Anthony Forbes Watson, Pan Macmillan's Managing Director, who received the award, said:

 

“I am very grateful that you have made 232 people at London N1 very happy and that's the best thing about this.

I'd like to thank all of our authors and illustrators for their individual brilliance, and as publishers we wear our coat of many colours with great pride. I'd like to thank booksellers, and specifically physical booksellers for redefining their roles in our integrated world and being at the root of the confidence with which we all publish our books. We salute you.

I'd particularly like to thank the wonderful team of people who I work with. It’s been a long 40 year road for me in publishing and I have never worked with a more scintillatingly talented creative group of people with undimmed positive belief in the future of the book and what authors can deliver.  
 
Lastly I'd like to thank our incredibly competitive, really smart, talented industry. Where else would I get my motivation from? We're very grateful to everybody in the industry, thank you for everything you have done for everyone at Pan Macmillan.”
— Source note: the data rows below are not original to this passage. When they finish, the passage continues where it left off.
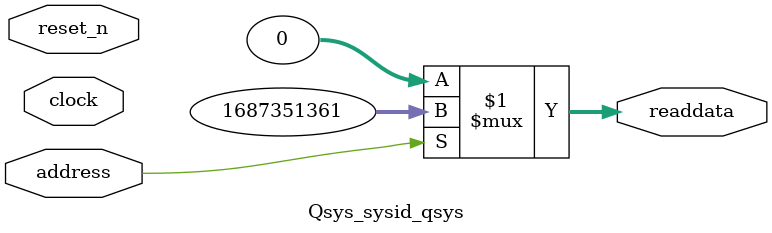
<source format=v>



// synthesis translate_off
`timescale 1ns / 1ps
// synthesis translate_on

// turn off superfluous verilog processor warnings 
// altera message_level Level1 
// altera message_off 10034 10035 10036 10037 10230 10240 10030 

module Qsys_sysid_qsys (
               // inputs:
                address,
                clock,
                reset_n,

               // outputs:
                readdata
             )
;

  output  [ 31: 0] readdata;
  input            address;
  input            clock;
  input            reset_n;

  wire    [ 31: 0] readdata;
  //control_slave, which is an e_avalon_slave
  assign readdata = address ? 1687351361 : 0;

endmodule



</source>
Also at The British Book Awards, What Belongs to You by Garth Greenwell won the Debut Book of the Year. Editor Kris Doyle who accepted the award on Garth's behalf said:

“I’m thrilled for Garth and his beautiful book, but I’m especially delighted because this award celebrates the whole publishing endeavour: the complete journey from the writer to the reader. It recognizes a first-rate collaboration and I hope all the people involved feel rewarded for their hard work. It also feels a fitting manifestation of something Garth’s said before: ‘The whole narrative of queer art is taking stigma and turning it into style’.”